● Page text:

┌──

Some codes to output message, e.g. https://github.com/gentzkow/GentzkowLabTemplate/blob/86e43c070649807545528448a6940679a2271dcd/1_data/make.sh#L30 need to be adjusted to echo -e ..., to enable echo command to interpret certain escape sequences within the string. I fixed in my own branch here.
I think the input for /3_slides/ should live under /3_slides/input/ instead of 3_slides/source/input; currently there are two places to store the /input/. Also we do not need /3_slides/input/mpg.csv/.
The problem same as 5 in /4_paper/ on repo structure.
In run_R.sh https://github.com/gentzkow/GentzkowLabTemplate/blob/06b42fb8e3d4423a78613043afca120fcaee462f/lib/shell/run_R.sh#L17, we need to use >> instead of >, as > means overwrite, while >> means append. I fixed in 0108edc.

I addressed a subset of those bullets on my own branch issue3-shiqi-testing, @shrishj if it looks good to you, feel free to merge my branch to the issue branch 3-try-to-break-the-template in order to save your time. I will test the template on my Windows system when I have further bandwidth.

gentzkow commented 7 months ago

Thanks @ShiqiYang2022.

On (3), I'm assuming make.sh will always be called from the directory it lives in. I.e., bash make.sh not bash 2_analysis/make.sh. I'm not sure how getting the absolute path as here would fix this -- won't it still break if I call it from a different directory because $REPO_ROOT_RELATIVE will then be incorrect?

Other comments sound good to me.

ShiqiYang2022 commented 7 months ago

@gentzkow Thanks!

I'm not sure how getting the absolute path as here would fix this -- won't it still break if I call it from a different directory because $REPO_ROOT_RELATIVE will then be incorrect?

You are right, sorry for the mistake. What I have previously in mind is we first got the absolute path where the script is, and then use that path to define the repo path. I fixed in 2bd74ad, the example for check_setup.sh see here.

https://github.com/gentzkow/GentzkowLabTemplate/blob/2bd74ad408206389a602311d012bc3fa2a786b00/lib/shell/check_setup.sh#L5-L8

Nevertheless, if we anticipate user always call make.sh from the directory it lives in, then we do not need to define the absolute path. But anyway thanks for the great catch!

gentzkow commented 7 months ago

Ooh, that's a nice solution! If we can make things robust to the user calling make.sh from anywhere that will be a big improvement. In that case we might be able to get rid of the cd commands in run_all.sh?

Let's test this solution carefully to make sure it works robustly.

gentzkow commented 7 months ago

Another thing to think about would be how we can trap errors where the relative path in

REPO_ROOT=$(realpath "$SCRIPT_ABSOLUTE_PATH/../../../")

is wrong and so we're not pointing to the actual root of the repository. Maybe have a step in check_setup.sh where we confirm that run_all.sh exists in ${REPO_ROOT} and issue a warning if it does not? If we did this we'd want to give the user instructions or turning off the warning and/or modifying the file it checks for, since there may be cases where someone intentionally deletes or renames run_all.sh.

└──

● Set exercise 1: Repeat the part of the thread from "is wrong and" to "or renames run_all.sh." word for word.
The thread and the rows come from unrelated sources.

● Item position entries:
┌──

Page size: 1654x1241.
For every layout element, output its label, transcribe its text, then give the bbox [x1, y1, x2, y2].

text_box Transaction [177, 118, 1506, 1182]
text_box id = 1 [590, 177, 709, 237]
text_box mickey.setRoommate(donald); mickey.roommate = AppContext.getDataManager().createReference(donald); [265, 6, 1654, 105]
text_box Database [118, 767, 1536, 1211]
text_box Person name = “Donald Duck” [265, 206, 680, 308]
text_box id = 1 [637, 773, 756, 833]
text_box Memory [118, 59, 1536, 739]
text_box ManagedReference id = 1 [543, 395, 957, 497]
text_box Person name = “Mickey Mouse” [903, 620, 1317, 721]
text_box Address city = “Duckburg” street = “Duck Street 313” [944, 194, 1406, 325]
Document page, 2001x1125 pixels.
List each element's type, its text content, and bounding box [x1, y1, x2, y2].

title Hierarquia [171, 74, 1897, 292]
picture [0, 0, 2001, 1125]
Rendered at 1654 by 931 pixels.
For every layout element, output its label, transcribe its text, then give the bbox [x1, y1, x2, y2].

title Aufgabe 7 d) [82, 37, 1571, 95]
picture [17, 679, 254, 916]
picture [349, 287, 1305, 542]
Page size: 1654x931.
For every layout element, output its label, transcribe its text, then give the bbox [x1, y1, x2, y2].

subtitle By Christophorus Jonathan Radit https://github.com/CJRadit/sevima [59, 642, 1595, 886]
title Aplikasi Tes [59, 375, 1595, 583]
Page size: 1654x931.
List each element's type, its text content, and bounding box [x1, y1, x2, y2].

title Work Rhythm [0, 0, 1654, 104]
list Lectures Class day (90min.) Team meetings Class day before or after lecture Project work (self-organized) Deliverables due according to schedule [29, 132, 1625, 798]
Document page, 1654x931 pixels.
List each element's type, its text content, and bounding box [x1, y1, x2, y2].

└──

● Set exercise 2: Transcribe the rows from the line with "Document page, 2001x1125 pixels." to the line with "picture [0, 0, 2001, 1125]", keeping both end lines.

● Exercise answer 1:
is wrong and so we're not pointing to the actual root of the repository. Maybe have a step in check_setup.sh where we confirm that run_all.sh exists in ${REPO_ROOT} and issue a warning if it does not? If we did this we'd want to give the user instructions or turning off the warning and/or modifying the file it checks for, since there may be cases where someone intentionally deletes or renames run_all.sh.

● Exercise answer 2:
Document page, 2001x1125 pixels.
List each element's type, its text content, and bounding box [x1, y1, x2, y2].

title Hierarquia [171, 74, 1897, 292]
picture [0, 0, 2001, 1125]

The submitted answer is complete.